Voilà donc le fonctionnement "officiel" d’eBay : on a en rien à foutre du code civil qui dit que la vente est parfaite dès lors qu’il y a accord sur la chose et le prix. On ne force pas l’acheteur à payer. On ne lui met même pas un point négatif de réputation. Non, on efface l’ardoise, on oublie qu’il s’est engagé à acheter et à payer.
Pourtant, ebay est une grosse boîte sérieuse. Ils ont des juristes compétents. Ils connaissent la loi. Ils ont décidé sciemment de s’asseoir dessus. C’est trop compliqué de forcer un client à payer, alors tant pis. Et puis, le client est roi, n’est-ce pas ?
J’ai dû remettre en vente. La seconde fois, il y avait moins de compétition entre les enchérisseurs et c’est parti 12 % moins cher. Au total, j’y passe le double de temps, je perds de l’argent, et le petit plaisantin qui met des enchères bidon puis fait le mort, il peut continuer ses méfaits. C’est fou, non ?
Autre cas, encore mieux : l’acheteur paie, reçoit le colis au relais Mondial Relay, mais ne va pas le chercher (il avait dû changer d’avis entre temps, peut-être parce qu’il a trouvé qu’il avait payé trop cher). Le colis me revient. L’acheteur obtient le remboursement de la vente.
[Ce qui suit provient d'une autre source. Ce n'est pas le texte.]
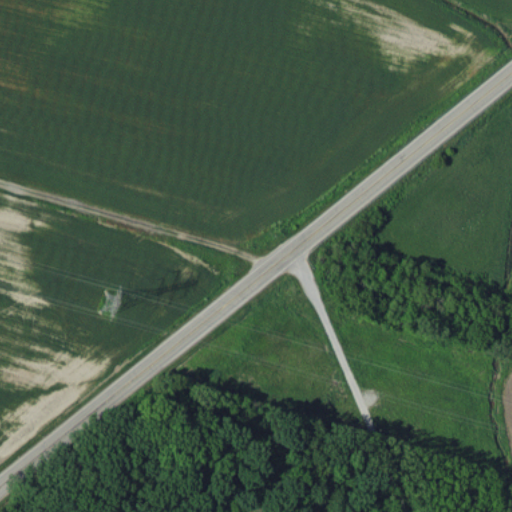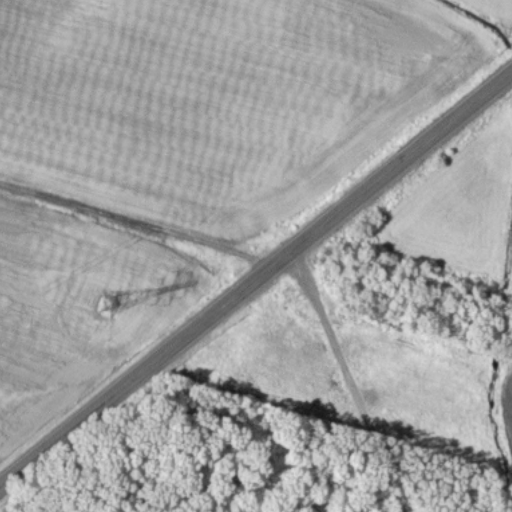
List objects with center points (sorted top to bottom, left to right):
road: (135, 220)
road: (258, 275)
power tower: (110, 303)
road: (349, 379)
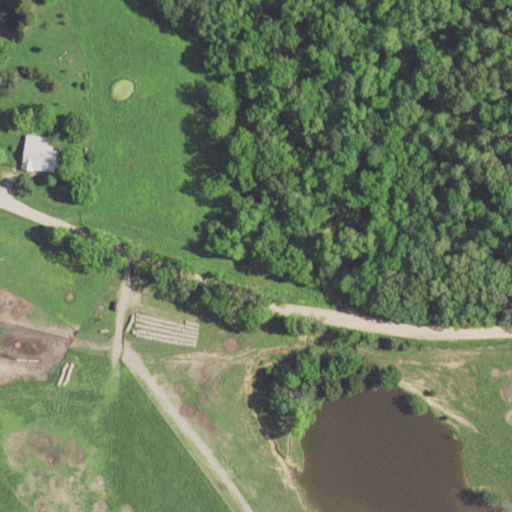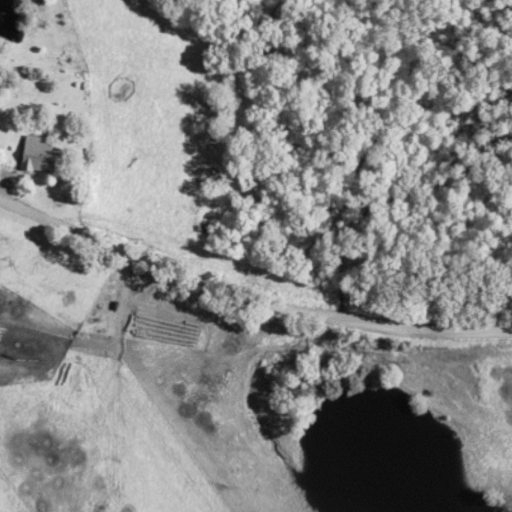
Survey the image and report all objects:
road: (248, 296)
J’ai fait encore plus de boulot pour rien : emballer l’objet, faire le colis, imprimer l’étiquette, porter le colis au relais (trajet en voiture), expliquer à l’acquéreur dans le détail à quel relais est son colis et pourquoi et comment le retirer… et puis second trajet en voiture pour récupérer le colis de retour.
Et dans ce second cas, il est où l’accord sur la chose et le prix ? La vente est annulée et l’acheteur remboursé, juste parce qu’il est trop flemmard ou trop hon pour aller le chercher au relais ? J’ai cherché le moyen de me plaindre, ou de lui coller un commentaire négatif : impossible !
Alors certes, les enjeux ne sont pas les mêmes, mais c’est juste pour dire : la vente parfaite par accord sur la chose et le prix, c’est dans les livres. La pratique, c’est que tout le monde fait n’importe quoi et que personne n’est inquiété.